DARPA's Enhanced Attribution program will bring more transparency to the obscure world of actor attribution. The program will expose the activities of hackers and other cyber criminals without revealing sources and methods.

More specifically, Enhanced Attribution will develop techniques and tools "to produce operationally and tactically relevant information" about multiple concurrent independent malicious cyber campaigns that each have multiple actors, said DARPA.

DARPA wants ideas from the public about how to identify actors using physical and behavioral biometrics; by drawing on open source data and building webs of information to reveal past and present malicious activity.

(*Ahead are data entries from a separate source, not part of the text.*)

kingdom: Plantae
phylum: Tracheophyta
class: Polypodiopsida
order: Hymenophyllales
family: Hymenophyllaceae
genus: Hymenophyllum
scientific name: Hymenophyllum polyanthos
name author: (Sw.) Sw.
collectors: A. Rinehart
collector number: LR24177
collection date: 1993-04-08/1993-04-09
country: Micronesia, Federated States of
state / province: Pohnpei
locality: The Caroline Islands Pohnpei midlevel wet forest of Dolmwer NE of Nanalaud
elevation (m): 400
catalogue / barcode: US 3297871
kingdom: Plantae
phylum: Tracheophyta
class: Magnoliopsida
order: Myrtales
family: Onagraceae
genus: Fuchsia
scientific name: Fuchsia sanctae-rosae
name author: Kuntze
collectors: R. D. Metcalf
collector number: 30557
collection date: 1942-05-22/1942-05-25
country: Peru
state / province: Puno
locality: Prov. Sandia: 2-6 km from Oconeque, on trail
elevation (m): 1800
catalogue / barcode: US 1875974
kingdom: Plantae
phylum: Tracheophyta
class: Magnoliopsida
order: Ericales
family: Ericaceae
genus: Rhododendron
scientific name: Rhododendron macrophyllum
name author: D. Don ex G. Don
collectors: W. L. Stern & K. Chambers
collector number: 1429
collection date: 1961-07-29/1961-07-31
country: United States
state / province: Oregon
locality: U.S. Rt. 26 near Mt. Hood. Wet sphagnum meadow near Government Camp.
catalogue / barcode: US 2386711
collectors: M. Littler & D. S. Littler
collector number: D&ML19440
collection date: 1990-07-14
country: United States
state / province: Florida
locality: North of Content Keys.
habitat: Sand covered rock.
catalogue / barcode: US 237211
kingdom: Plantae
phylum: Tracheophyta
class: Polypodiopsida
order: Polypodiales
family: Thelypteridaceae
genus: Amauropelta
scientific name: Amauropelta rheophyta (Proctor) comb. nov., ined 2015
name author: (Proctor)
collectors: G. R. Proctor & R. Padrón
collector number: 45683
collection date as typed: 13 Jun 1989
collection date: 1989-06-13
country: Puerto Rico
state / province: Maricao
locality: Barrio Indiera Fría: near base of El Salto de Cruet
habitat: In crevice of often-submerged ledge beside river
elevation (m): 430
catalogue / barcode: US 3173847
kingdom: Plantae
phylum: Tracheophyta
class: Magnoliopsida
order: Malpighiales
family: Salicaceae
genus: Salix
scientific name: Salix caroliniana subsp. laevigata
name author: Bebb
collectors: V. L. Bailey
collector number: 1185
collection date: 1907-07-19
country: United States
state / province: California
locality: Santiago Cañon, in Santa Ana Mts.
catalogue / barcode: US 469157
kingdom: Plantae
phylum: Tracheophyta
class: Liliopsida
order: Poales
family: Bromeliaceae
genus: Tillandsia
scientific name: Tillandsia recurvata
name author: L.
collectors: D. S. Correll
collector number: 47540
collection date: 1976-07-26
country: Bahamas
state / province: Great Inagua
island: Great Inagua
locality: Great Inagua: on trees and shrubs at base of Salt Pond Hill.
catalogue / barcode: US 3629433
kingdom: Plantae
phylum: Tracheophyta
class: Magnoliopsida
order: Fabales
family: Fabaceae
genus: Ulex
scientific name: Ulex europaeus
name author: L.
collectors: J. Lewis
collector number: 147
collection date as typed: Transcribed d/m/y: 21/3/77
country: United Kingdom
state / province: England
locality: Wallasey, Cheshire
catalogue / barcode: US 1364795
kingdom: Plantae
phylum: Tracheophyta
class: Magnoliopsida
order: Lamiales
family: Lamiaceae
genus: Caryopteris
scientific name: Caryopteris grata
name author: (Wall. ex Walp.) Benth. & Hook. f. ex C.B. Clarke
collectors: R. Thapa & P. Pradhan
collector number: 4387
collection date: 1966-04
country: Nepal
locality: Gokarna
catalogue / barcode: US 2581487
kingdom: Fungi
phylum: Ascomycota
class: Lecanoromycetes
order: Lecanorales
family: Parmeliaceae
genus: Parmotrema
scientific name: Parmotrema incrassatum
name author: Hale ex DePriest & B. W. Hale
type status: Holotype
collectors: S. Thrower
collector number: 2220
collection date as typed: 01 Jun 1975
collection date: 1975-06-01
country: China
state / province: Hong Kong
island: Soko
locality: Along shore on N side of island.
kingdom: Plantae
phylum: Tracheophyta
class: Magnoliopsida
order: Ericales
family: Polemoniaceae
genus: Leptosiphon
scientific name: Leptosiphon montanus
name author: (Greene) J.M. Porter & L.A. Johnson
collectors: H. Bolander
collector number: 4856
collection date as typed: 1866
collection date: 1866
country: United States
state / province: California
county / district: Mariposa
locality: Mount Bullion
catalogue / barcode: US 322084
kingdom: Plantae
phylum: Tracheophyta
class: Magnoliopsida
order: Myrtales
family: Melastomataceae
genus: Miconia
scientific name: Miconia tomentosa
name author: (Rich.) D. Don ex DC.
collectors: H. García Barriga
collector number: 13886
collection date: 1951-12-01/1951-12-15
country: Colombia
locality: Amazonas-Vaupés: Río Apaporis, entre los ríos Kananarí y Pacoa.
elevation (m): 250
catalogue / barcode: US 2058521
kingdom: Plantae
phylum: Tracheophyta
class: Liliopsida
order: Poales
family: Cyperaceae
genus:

"Malicious actors in cyberspace currently operate with little fear of being caught due to the fact that it is extremely difficult, in some cases perhaps even impossible, to reliably and confidently attribute actions in cyberspace to individual," said Angelos Keromytis, DARPA project lead for the program.

"The reason cyber attribution is difficult stems at least in part from a lack of end-to-end accountability in the current internet infrastructure.

Keromytis says actors (or hackers) can foil many attribution efforts by changing their tactics, techniques, and procedures. This fact also inhibits the defender's response options.

DARPA said proposals for its Enhanced Attribution program should investigate innovative approaches that enable revolutionary advances in science, devices, or systems.